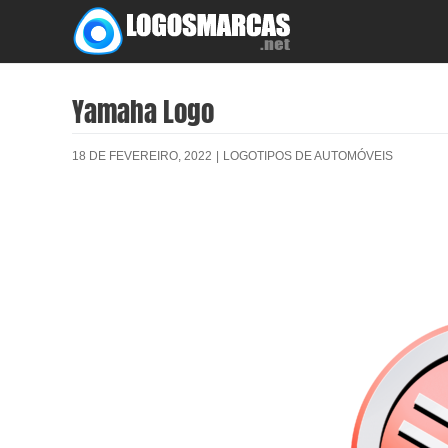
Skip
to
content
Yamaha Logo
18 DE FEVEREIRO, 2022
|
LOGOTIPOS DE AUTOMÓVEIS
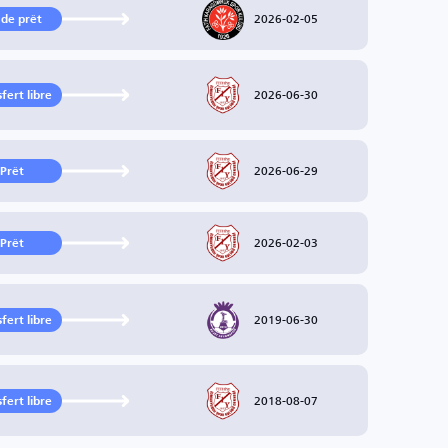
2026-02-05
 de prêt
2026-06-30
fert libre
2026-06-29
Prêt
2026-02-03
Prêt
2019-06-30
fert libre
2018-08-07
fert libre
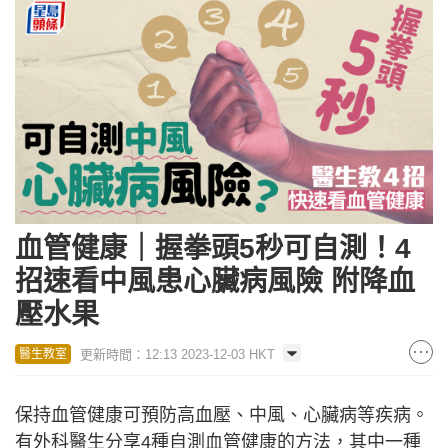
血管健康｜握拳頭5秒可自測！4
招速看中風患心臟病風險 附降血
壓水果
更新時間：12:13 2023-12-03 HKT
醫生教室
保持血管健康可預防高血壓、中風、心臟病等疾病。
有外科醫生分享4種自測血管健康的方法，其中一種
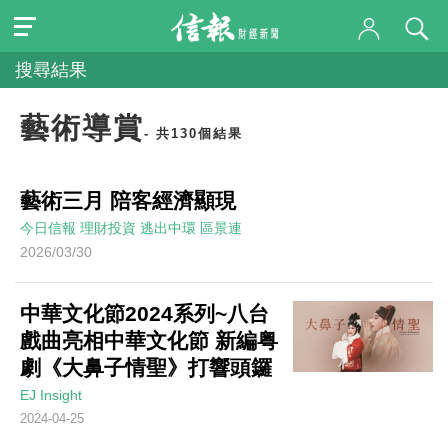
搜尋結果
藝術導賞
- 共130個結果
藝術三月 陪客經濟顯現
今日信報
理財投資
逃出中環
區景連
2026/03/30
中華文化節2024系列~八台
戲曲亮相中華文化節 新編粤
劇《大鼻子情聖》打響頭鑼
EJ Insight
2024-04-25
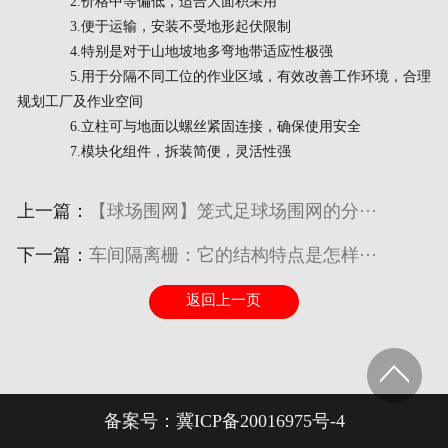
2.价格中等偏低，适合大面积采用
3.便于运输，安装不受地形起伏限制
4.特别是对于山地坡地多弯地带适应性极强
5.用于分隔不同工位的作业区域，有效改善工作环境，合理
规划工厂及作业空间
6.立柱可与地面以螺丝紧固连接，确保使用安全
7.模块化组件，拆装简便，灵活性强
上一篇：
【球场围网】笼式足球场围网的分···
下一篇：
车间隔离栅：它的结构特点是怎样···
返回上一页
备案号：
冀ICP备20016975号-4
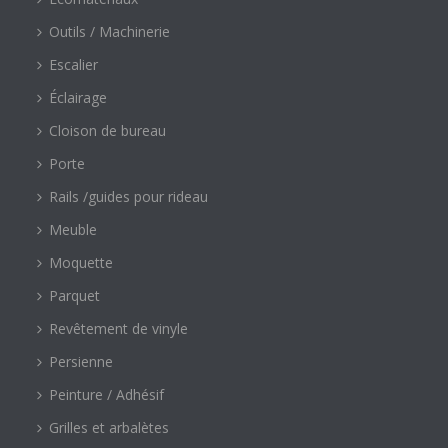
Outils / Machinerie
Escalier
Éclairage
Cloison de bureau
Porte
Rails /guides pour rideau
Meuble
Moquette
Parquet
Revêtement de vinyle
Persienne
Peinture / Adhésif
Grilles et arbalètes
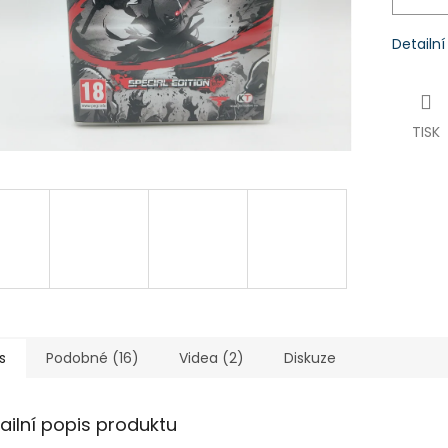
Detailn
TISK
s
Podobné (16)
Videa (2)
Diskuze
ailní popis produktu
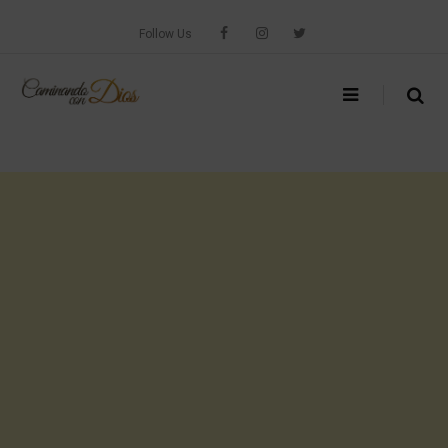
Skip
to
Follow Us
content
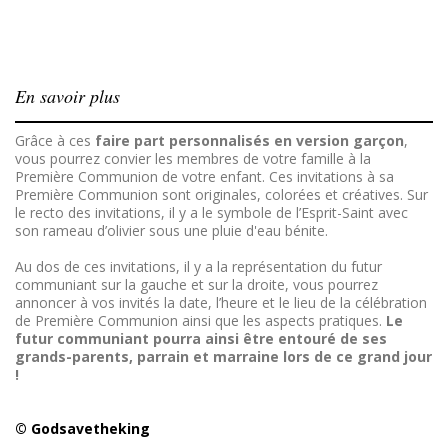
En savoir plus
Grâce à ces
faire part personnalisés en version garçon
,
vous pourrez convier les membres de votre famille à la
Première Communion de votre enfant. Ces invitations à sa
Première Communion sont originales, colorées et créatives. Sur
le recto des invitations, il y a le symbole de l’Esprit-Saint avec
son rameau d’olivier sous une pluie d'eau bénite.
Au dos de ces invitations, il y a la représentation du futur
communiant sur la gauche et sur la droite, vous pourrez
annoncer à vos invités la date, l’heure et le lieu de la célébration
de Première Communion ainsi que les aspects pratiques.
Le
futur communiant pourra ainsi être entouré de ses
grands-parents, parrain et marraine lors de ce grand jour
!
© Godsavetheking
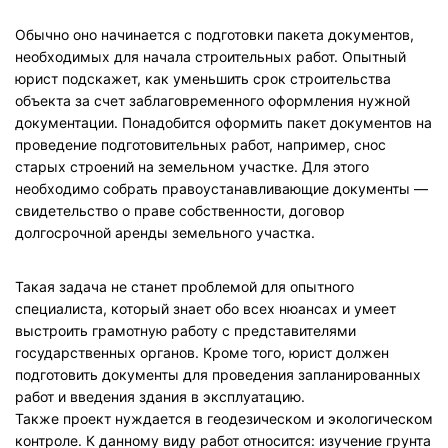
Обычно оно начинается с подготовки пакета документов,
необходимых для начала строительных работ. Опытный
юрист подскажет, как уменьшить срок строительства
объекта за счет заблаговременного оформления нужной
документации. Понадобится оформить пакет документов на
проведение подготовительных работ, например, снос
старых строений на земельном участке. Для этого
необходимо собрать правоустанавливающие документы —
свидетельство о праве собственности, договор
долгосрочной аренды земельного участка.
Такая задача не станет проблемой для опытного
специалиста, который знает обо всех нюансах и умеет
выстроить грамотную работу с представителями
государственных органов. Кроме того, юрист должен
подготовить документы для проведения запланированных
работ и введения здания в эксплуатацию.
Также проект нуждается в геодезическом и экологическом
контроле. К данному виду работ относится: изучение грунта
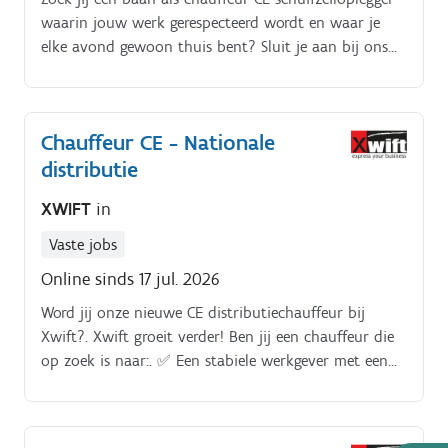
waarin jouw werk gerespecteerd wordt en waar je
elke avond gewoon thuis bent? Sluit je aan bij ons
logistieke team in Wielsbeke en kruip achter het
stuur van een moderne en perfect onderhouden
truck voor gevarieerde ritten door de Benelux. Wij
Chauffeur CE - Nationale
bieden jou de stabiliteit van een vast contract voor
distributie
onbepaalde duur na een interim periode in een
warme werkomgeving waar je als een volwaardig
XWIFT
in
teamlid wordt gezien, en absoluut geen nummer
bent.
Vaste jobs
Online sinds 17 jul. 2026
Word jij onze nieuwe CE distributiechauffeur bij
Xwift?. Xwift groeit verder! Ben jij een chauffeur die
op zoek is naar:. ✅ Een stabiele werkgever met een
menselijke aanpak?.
::::::::::
- _Work to be completed_
Please reproduce the text from every item above word for word, line by line, and leave the pictures out of your answer.

- _Task result_
Skip
to
content
Yamaha Logo
18 DE FEVEREIRO, 2022
|
LOGOTIPOS DE AUTOMÓVEIS
2026-02-05
 de prêt
2026-06-30
fert libre
2026-06-29
Prêt
2026-02-03
Prêt
2019-06-30
fert libre
2018-08-07
fert libre
血管健康｜握拳頭5秒可自測！4
招速看中風患心臟病風險 附降血
壓水果
更新時間：12:13 2023-12-03 HKT
醫生教室
保持血管健康可預防高血壓、中風、心臟病等疾病。
有外科醫生分享4種自測血管健康的方法，其中一種
搜尋結果
藝術導賞
- 共130個結果
藝術三月 陪客經濟顯現
今日信報
理財投資
逃出中環
區景連
2026/03/30
中華文化節2024系列~八台
戲曲亮相中華文化節 新編粤
劇《大鼻子情聖》打響頭鑼
EJ Insight
2024-04-25
2.价格中等偏低，适合大面积采用
3.便于运输，安装不受地形起伏限制
4.特别是对于山地坡地多弯地带适应性极强
5.用于分隔不同工位的作业区域，有效改善工作环境，合理
规划工厂及作业空间
6.立柱可与地面以螺丝紧固连接，确保使用安全
7.模块化组件，拆装简便，灵活性强
上一篇：
【球场围网】笼式足球场围网的分···
下一篇：
车间隔离栅：它的结构特点是怎样···
返回上一页
备案号：
冀ICP备20016975号-4
Outils / Machinerie
Escalier
Éclairage
Cloison de bureau
Porte
Rails /guides pour rideau
Meuble
Moquette
Parquet
Revêtement de vinyle
Persienne
Peinture / Adhésif
Grilles et arbalètes
Detailn
TISK
s
Podobné (16)
Videa (2)
Diskuze
ailní popis produktu
Skip
to
Follow Us
content
En savoir plus
Grâce à ces
faire part personnalisés en version garçon
,
vous pourrez convier les membres de votre famille à la
Première Communion de votre enfant. Ces invitations à sa
Première Communion sont originales, colorées et créatives. Sur
le recto des invitations, il y a le symbole de l’Esprit-Saint avec
son rameau d’olivier sous une pluie d'eau bénite.
Au dos de ces invitations, il y a la représentation du futur
communiant sur la gauche et sur la droite, vous pourrez
annoncer à vos invités la date, l’heure et le lieu de la célébration
de Première Communion ainsi que les aspects pratiques.
Le
futur communiant pourra ainsi être entouré de ses
grands-parents, parrain et marraine lors de ce grand jour
!
© Godsavetheking
Обычно оно начинается с подготовки пакета документов,
необходимых для начала строительных работ. Опытный
юрист подскажет, как уменьшить срок строительства
объекта за счет заблаговременного оформления нужной
документации. Понадобится оформить пакет документов на
проведение подготовительных работ, например, снос
старых строений на земельном участке. Для этого
необходимо собрать правоустанавливающие документы —
свидетельство о праве собственности, договор
долгосрочной аренды земельного участка.
Такая задача не станет проблемой для опытного
специалиста, который знает обо всех нюансах и умеет
выстроить грамотную работу с представителями
государственных органов. Кроме того, юрист должен
подготовить документы для проведения запланированных
работ и введения здания в эксплуатацию.
Также проект нуждается в геодезическом и экологическом
контроле. К данному виду работ относится: изучение грунта
waarin jouw werk gerespecteerd wordt en waar je
elke avond gewoon thuis bent? Sluit je aan bij ons
logistieke team in Wielsbeke en kruip achter het
stuur van een moderne en perfect onderhouden
truck voor gevarieerde ritten door de Benelux. Wij
Chauffeur CE - Nationale
bieden jou de stabiliteit van een vast contract voor
distributie
onbepaalde duur na een interim periode in een
warme werkomgeving waar je als een volwaardig
XWIFT
in
teamlid wordt gezien, en absoluut geen nummer
bent.
Vaste jobs
Online sinds 17 jul. 2026
Word jij onze nieuwe CE distributiechauffeur bij
Xwift?. Xwift groeit verder! Ben jij een chauffeur die
op zoek is naar:. ✅ Een stabiele werkgever met een
menselijke aanpak?.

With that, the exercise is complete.